The $100 million space shuttle Atlantis exhibit is devoted to NASA's 30-year shuttle program, and it opens to the public Saturday.

It is the only shuttle exhibit that will nearly put visitors within arm's reach of the Atlantis shuttle.

NASA administrator Charles Bolden was on hand Friday for the events surrounding the Atlantis exhibit and an announcement about the future of the Kennedy Space Center.

The space shuttle Atlantis was the last shuttle NASA sent into space. It's the newest attraction at the Kennedy Space Center Visitor Complex.

Astronaut James "J.R." Reilly flew two missions aboard Atlantis.

"It took me right back to being in space aboard the Atlantis, doing my first space walk and all that goes with it," Reilly said.

In addition to Atlantis, there are more than 60 interactive exhibits on-site. Visitors can try a spacewalk.

"It's time for NASA to push out beyond the frontiers of our knowledge and that's what we hope that next generation of explorers will do," Reilly said.

Even as the Kennedy Space Center and NASA honored its past, there was a lot of talk about the future of manned spaceflight and the role the region will play in it.

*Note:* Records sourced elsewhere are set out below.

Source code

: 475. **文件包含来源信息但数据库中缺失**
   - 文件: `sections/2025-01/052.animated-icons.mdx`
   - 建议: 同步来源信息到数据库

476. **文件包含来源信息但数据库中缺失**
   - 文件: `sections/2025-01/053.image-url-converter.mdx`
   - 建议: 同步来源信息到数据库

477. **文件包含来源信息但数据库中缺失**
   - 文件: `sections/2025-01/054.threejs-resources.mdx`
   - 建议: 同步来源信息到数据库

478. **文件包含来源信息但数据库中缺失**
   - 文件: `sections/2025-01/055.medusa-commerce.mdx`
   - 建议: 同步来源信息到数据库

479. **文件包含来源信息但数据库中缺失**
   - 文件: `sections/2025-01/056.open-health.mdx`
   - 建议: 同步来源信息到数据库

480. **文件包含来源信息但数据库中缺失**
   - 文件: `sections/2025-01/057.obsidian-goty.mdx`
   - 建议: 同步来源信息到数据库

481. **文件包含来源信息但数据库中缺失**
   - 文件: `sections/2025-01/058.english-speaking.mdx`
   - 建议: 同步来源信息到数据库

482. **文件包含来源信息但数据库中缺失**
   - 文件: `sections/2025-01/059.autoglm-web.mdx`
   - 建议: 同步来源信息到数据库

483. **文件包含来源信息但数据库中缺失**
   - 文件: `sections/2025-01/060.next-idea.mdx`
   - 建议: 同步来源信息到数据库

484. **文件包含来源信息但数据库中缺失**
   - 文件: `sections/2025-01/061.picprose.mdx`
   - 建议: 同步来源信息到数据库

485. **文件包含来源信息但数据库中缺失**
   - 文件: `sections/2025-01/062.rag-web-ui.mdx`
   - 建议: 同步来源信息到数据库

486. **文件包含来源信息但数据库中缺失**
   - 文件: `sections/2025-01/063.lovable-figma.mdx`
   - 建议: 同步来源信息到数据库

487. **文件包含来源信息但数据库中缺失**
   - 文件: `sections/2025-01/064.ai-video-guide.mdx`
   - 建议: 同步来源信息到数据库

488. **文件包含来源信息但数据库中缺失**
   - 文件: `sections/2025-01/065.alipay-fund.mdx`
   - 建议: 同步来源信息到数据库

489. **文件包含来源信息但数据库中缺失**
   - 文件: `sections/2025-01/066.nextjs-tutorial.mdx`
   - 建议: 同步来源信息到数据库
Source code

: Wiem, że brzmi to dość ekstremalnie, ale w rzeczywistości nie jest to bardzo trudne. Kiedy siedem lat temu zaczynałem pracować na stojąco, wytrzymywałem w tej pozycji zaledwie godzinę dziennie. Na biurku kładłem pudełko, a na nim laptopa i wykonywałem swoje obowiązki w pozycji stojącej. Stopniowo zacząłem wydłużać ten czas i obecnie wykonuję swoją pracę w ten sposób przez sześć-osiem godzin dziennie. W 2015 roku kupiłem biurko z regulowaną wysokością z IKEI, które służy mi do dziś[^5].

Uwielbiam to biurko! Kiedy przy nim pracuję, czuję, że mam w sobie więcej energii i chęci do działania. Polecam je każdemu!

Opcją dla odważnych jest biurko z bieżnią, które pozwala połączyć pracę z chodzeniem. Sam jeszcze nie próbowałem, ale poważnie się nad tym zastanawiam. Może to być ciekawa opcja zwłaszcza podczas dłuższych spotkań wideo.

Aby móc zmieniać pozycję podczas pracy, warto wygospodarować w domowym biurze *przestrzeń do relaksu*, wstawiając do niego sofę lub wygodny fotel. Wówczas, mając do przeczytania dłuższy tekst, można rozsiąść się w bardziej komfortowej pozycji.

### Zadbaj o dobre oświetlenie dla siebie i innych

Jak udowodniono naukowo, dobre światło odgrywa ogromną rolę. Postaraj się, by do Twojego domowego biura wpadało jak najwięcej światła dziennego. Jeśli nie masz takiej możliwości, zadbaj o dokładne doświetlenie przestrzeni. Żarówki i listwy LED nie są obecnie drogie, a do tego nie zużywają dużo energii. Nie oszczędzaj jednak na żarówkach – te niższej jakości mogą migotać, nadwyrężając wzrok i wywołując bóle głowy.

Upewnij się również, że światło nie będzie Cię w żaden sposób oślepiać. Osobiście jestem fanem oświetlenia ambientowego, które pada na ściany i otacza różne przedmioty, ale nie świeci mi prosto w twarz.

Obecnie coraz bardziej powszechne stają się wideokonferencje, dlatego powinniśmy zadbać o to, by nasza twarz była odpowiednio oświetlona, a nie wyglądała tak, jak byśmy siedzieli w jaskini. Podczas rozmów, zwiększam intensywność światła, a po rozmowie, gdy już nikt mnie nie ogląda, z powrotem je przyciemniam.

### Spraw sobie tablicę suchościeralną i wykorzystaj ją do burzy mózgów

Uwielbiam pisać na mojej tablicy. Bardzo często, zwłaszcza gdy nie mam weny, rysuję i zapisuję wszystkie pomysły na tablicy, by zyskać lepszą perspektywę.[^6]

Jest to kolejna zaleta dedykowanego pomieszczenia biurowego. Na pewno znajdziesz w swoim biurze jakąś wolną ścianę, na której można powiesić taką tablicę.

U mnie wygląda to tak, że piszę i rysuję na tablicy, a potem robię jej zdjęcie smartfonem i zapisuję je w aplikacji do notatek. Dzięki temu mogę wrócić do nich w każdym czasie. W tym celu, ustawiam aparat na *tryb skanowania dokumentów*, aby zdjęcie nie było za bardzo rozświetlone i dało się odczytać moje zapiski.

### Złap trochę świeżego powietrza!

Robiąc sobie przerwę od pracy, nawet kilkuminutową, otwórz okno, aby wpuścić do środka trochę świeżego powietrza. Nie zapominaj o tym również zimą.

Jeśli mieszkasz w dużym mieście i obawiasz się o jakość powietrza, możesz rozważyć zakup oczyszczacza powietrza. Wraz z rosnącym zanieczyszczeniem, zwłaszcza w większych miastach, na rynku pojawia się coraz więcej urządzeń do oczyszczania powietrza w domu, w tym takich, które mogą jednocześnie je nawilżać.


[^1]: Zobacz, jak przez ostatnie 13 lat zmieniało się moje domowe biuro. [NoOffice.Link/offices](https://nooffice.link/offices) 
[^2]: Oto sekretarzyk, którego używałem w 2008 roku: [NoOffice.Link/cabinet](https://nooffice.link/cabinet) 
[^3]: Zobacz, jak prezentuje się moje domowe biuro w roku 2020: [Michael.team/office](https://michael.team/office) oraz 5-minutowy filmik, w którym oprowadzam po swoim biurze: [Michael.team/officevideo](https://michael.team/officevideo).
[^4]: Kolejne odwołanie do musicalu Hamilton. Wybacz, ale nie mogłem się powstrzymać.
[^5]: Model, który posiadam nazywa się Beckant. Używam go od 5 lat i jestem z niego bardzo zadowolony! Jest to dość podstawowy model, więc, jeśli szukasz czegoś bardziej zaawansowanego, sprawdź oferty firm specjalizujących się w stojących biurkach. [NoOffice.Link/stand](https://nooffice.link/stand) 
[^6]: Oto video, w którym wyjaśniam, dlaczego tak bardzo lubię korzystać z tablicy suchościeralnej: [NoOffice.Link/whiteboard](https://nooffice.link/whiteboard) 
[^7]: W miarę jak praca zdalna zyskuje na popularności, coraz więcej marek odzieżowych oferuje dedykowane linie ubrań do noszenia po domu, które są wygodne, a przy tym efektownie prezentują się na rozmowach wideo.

"Today we're pleased to announce that we're entering into negotiations with Space Florida to take over operation of the Kennedy shuttle landing facility for a combined airport and spaceport," said Bolden, the NASA official.

Companies like California-based XCOR Aerospace are ready to take flight.

"We hope to be flying out of the shuttle landing facility by 2015. We're currently building the first vehicle," said Andrew Nelson, chief operating officer for XCOR Aerospace.

The changes could create new jobs for the space coast.

"We have an extremely bright future, we're making it happen," said Robert Cabana, director of the Kennedy Space Center.

One of the highlights of the exhibit is a 43-foot-long replica of the Hubble Space Telescope.